### GIVEN DATA
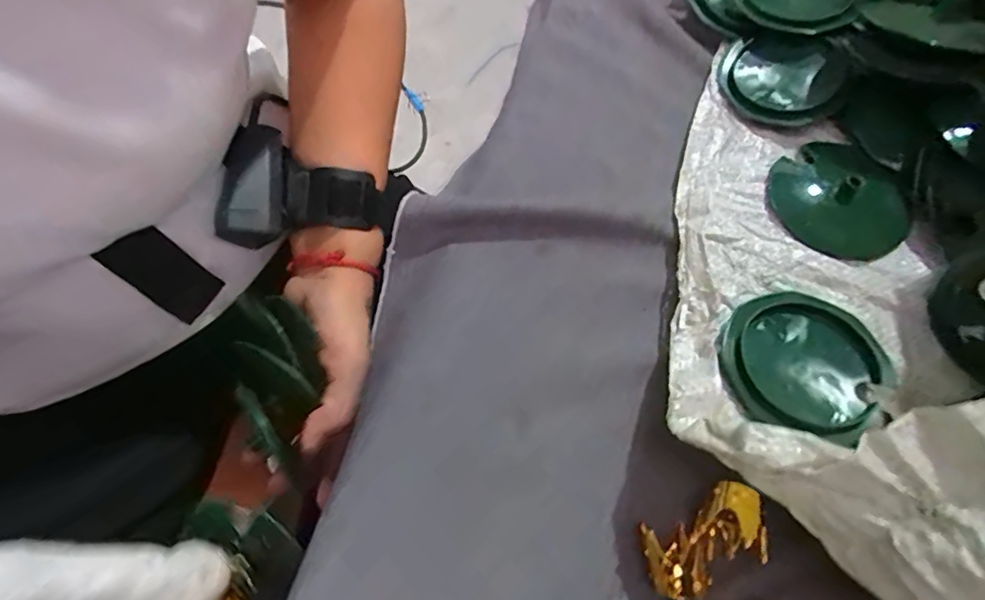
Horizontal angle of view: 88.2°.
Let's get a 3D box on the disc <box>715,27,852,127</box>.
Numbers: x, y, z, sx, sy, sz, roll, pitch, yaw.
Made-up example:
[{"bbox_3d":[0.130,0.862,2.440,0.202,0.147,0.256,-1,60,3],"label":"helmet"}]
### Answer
[{"bbox_3d":[0.179,-0.136,0.315,0.071,0.014,0.061,12,77,21],"label":"disc"}]

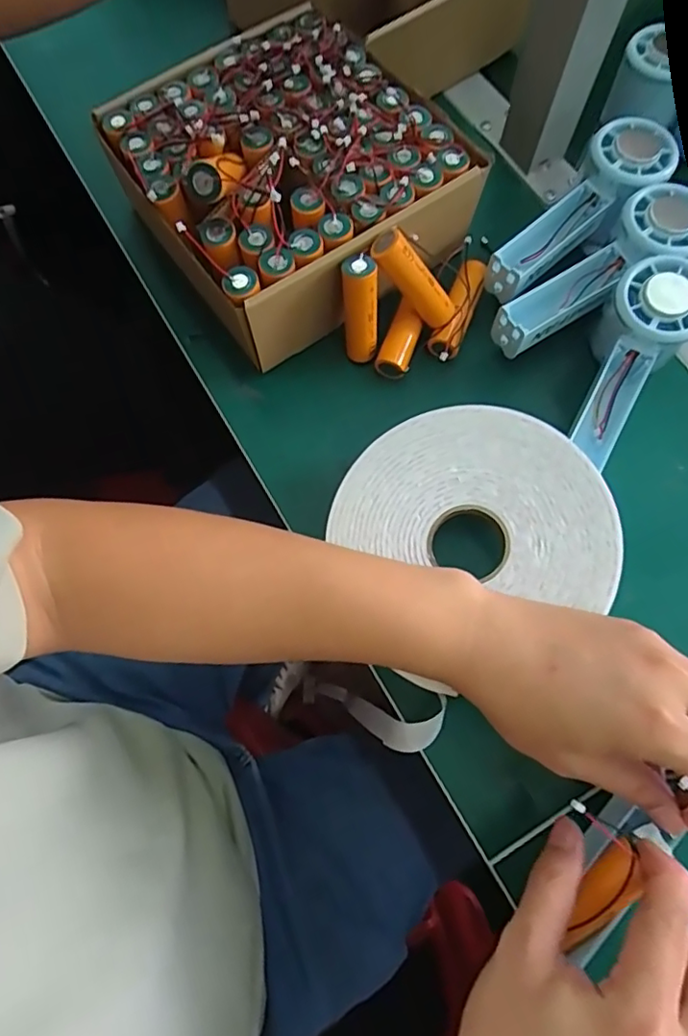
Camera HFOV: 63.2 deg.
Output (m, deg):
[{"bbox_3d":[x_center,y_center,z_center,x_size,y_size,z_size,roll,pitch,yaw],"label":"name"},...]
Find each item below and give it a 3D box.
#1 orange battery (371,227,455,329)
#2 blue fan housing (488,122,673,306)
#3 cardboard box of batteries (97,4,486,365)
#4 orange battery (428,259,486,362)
[{"bbox_3d":[0.047,-0.148,0.352,0.018,0.072,0.017,1,68,43],"label":"orange battery"},{"bbox_3d":[0.159,-0.206,0.379,0.149,0.036,0.054,-42,77,2],"label":"blue fan housing"},{"bbox_3d":[-0.037,-0.234,0.376,0.195,0.086,0.191,-32,75,-8],"label":"cardboard box of batteries"},{"bbox_3d":[0.078,-0.143,0.384,0.021,0.018,0.074,21,75,7],"label":"orange battery"}]

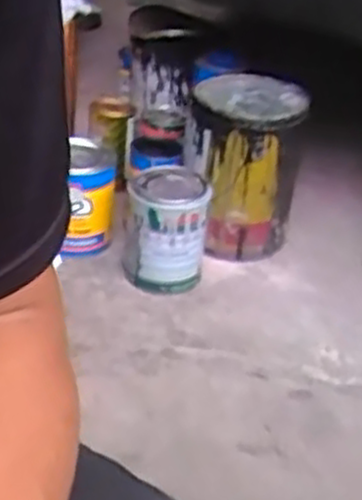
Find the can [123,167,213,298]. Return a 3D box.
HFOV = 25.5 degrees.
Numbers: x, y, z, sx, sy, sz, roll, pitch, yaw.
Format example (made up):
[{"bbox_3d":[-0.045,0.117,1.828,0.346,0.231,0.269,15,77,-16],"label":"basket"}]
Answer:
[{"bbox_3d":[-0.019,-0.021,1.041,0.103,0.149,0.099,5,32,-3],"label":"can"}]

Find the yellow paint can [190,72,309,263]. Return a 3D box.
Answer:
[{"bbox_3d":[0.084,-0.114,1.137,0.154,0.227,0.153,5,32,-2],"label":"yellow paint can"}]

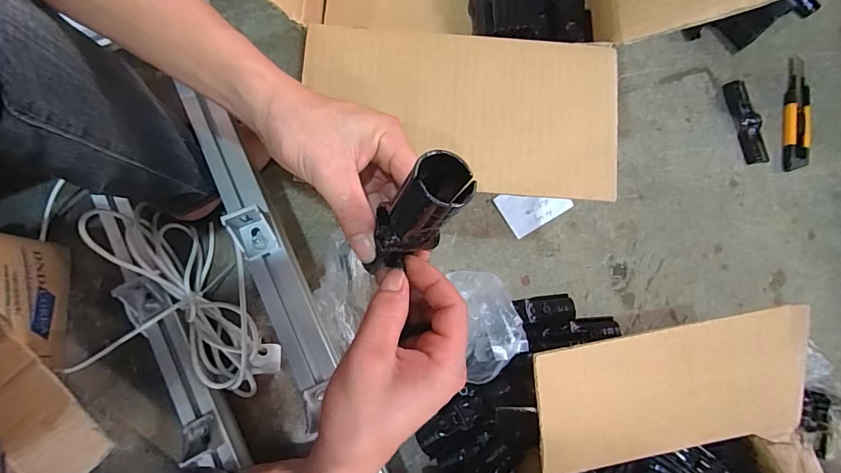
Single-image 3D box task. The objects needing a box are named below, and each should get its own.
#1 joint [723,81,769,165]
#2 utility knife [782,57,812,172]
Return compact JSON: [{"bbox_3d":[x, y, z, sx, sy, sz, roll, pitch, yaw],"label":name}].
[{"bbox_3d":[0.487,-0.171,0.642,0.036,0.014,0.128,-9,77,-3],"label":"joint"},{"bbox_3d":[0.562,-0.183,0.644,0.040,0.011,0.181,9,77,1],"label":"utility knife"}]

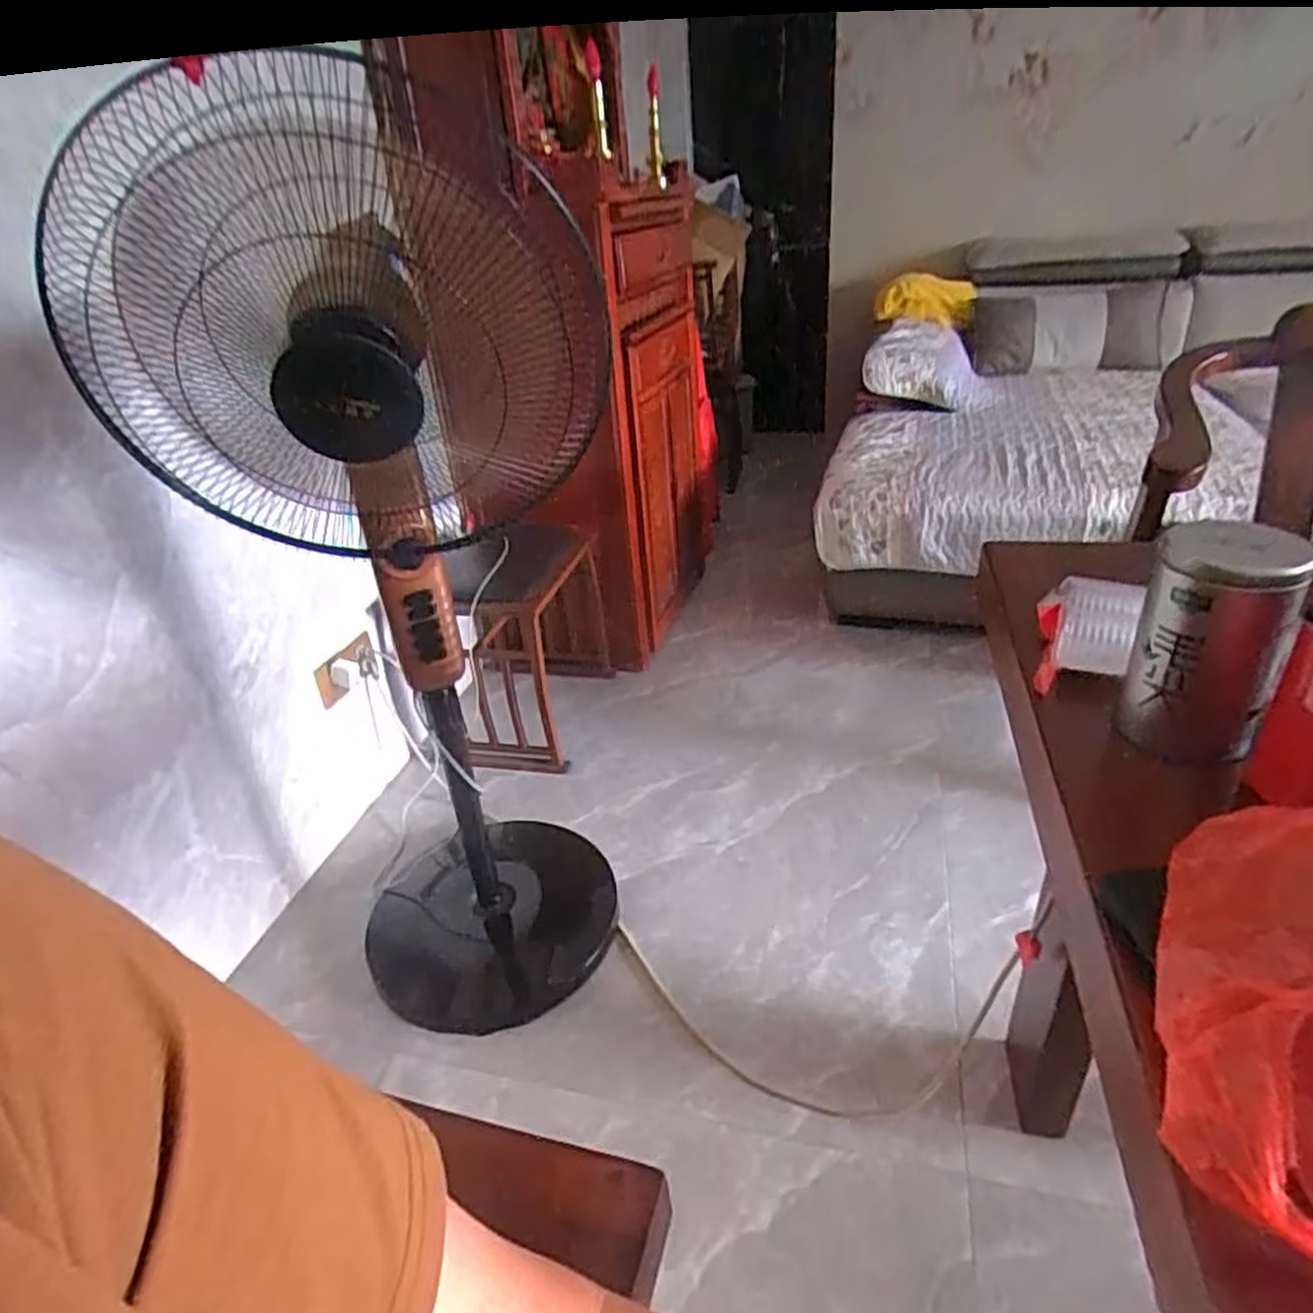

### EXERCISE PROMPT
When you retype the listing above, keep each line exactly as written and drop the pictures.

### SOLUTION FOR THIS TASK
Horizontal angle of view: 88.2°.
Let's get a 3D box on the disc <box>715,27,852,127</box>.
Numbers: x, y, z, sx, sy, sz, roll, pitch, yaw.
Made-up example:
[{"bbox_3d":[0.130,0.862,2.440,0.202,0.147,0.256,-1,60,3],"label":"helmet"}]
### Answer
[{"bbox_3d":[0.179,-0.136,0.315,0.071,0.014,0.061,12,77,21],"label":"disc"}]

Camera HFOV: 63.2 deg.
Output (m, deg):
[{"bbox_3d":[x_center,y_center,z_center,x_size,y_size,z_size,roll,pitch,yaw],"label":"name"},...]
Find each item below and give it a 3D box.
#1 orange battery (371,227,455,329)
#2 blue fan housing (488,122,673,306)
#3 cardboard box of batteries (97,4,486,365)
#4 orange battery (428,259,486,362)
[{"bbox_3d":[0.047,-0.148,0.352,0.018,0.072,0.017,1,68,43],"label":"orange battery"},{"bbox_3d":[0.159,-0.206,0.379,0.149,0.036,0.054,-42,77,2],"label":"blue fan housing"},{"bbox_3d":[-0.037,-0.234,0.376,0.195,0.086,0.191,-32,75,-8],"label":"cardboard box of batteries"},{"bbox_3d":[0.078,-0.143,0.384,0.021,0.018,0.074,21,75,7],"label":"orange battery"}]

Find the can [123,167,213,298]. Return a 3D box.
HFOV = 25.5 degrees.
Numbers: x, y, z, sx, sy, sz, roll, pitch, yaw.
Format example (made up):
[{"bbox_3d":[-0.045,0.117,1.828,0.346,0.231,0.269,15,77,-16],"label":"basket"}]
Answer:
[{"bbox_3d":[-0.019,-0.021,1.041,0.103,0.149,0.099,5,32,-3],"label":"can"}]

Find the yellow paint can [190,72,309,263]. Return a 3D box.
Answer:
[{"bbox_3d":[0.084,-0.114,1.137,0.154,0.227,0.153,5,32,-2],"label":"yellow paint can"}]

Single-image 3D box task. The objects needing a box are named below, and each should get its own.
#1 joint [723,81,769,165]
#2 utility knife [782,57,812,172]
Return compact JSON: [{"bbox_3d":[x, y, z, sx, sy, sz, roll, pitch, yaw],"label":name}].
[{"bbox_3d":[0.487,-0.171,0.642,0.036,0.014,0.128,-9,77,-3],"label":"joint"},{"bbox_3d":[0.562,-0.183,0.644,0.040,0.011,0.181,9,77,1],"label":"utility knife"}]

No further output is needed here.